All three approaches used in the study produced SNPs in the same positions subject to genomic coverage in the area. Two methods (KAPA HyperCap SARS-CoV-2 and TruSeq DNA Nano with custom panel) allowed the identification of the same number of SNPs, while less SNPs were identified with QIAseq (Figure 2D). The statistical comparison of SNP numbers was conducted with a pairwise.t.test function (R language) with the p-adjustment method “FDR”. The number of variants detected after QIAseq sequencing was significantly lower than those after KAPA HyperCap (p.adj <2 × 10−16) and TruSeq DNA Nano (p.adj <2 × 10−16). The KAPA HyperCap SARS-CoV-2 (target-capture sequencing) and TruSeq DNA Nano (amplicon-based with custom primer panel) approaches produced near-complete SARS-CoV-2 genomic sequences with few gaps. All three methods found SNPs at the same positions, and SNPs found with these approaches were all the same. The best SNP detection was seen with HyperCap. Custom panel with TruSeq DNA Nano identified equal or 1–2 fewer SNPs for each sample. QIAseq identified substantially fewer, especially in the S gene (nt 21563–25384) due to low genomic coverage (Figure 4, Supplementary S2 Table S7).
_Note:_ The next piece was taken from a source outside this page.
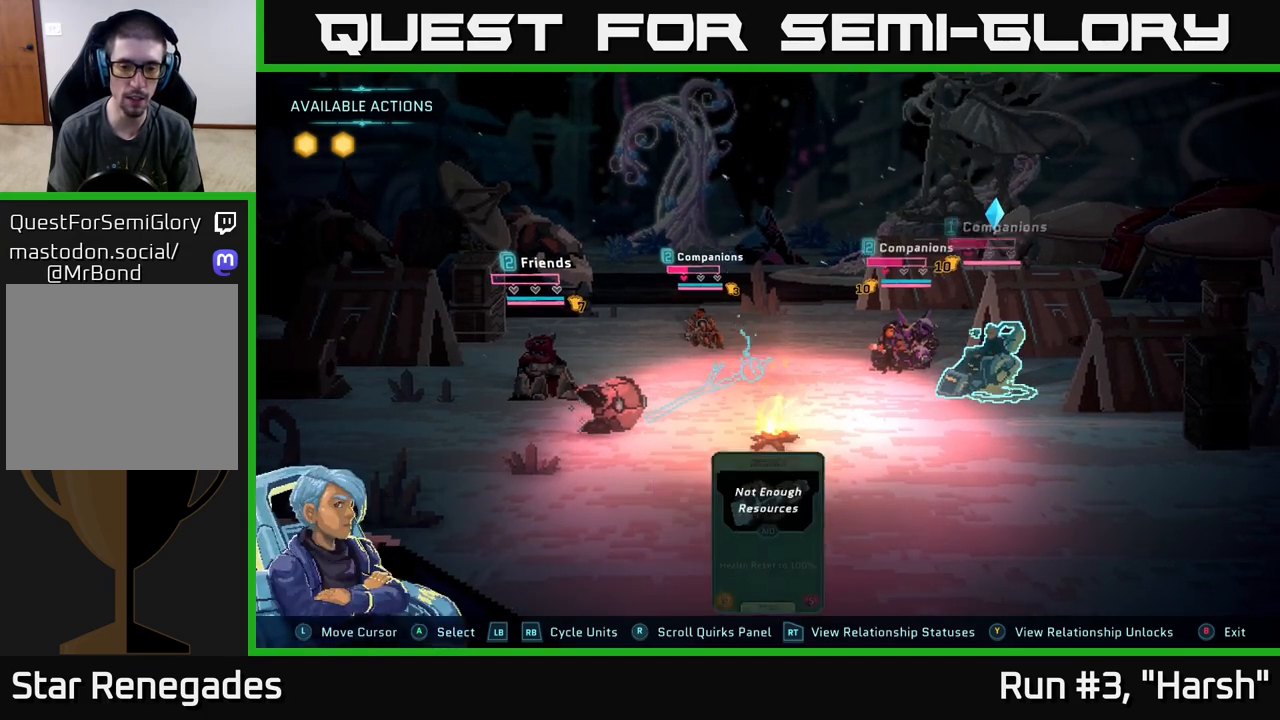
{"buttons": [], "left_stick": "center", "right_stick": "center", "events": []}
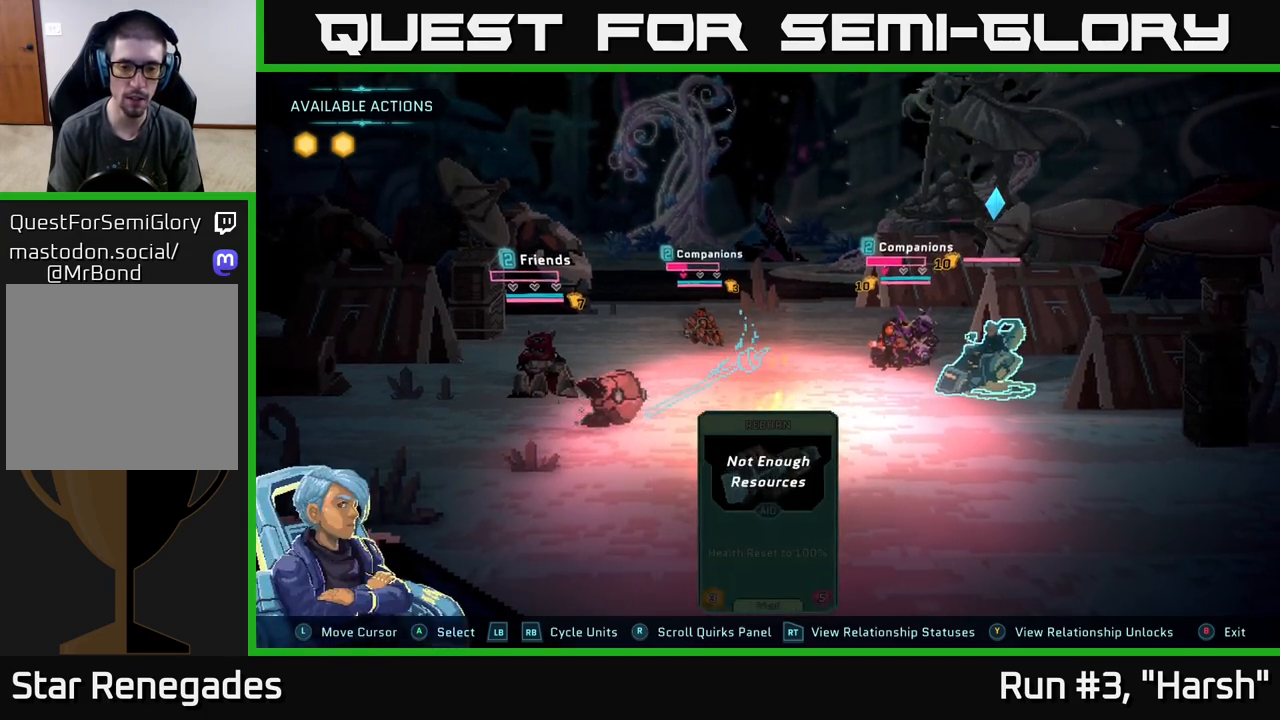
{"buttons": [], "left_stick": "center", "right_stick": "center", "events": [[67, "R1", "down"], [217, "R1", "up"]]}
Information about SNPs detected by three sequencing methods in each sample are presented in Supplementary S3 (values: 0—reference allele; 1—alternative allele; 2, 3 etc.—additional alternative alleles, if several alternatives were detected in a particular position).
Detailed statistics of sequencing, assembly, and variant calling for each sample are presented in Supplementary S1.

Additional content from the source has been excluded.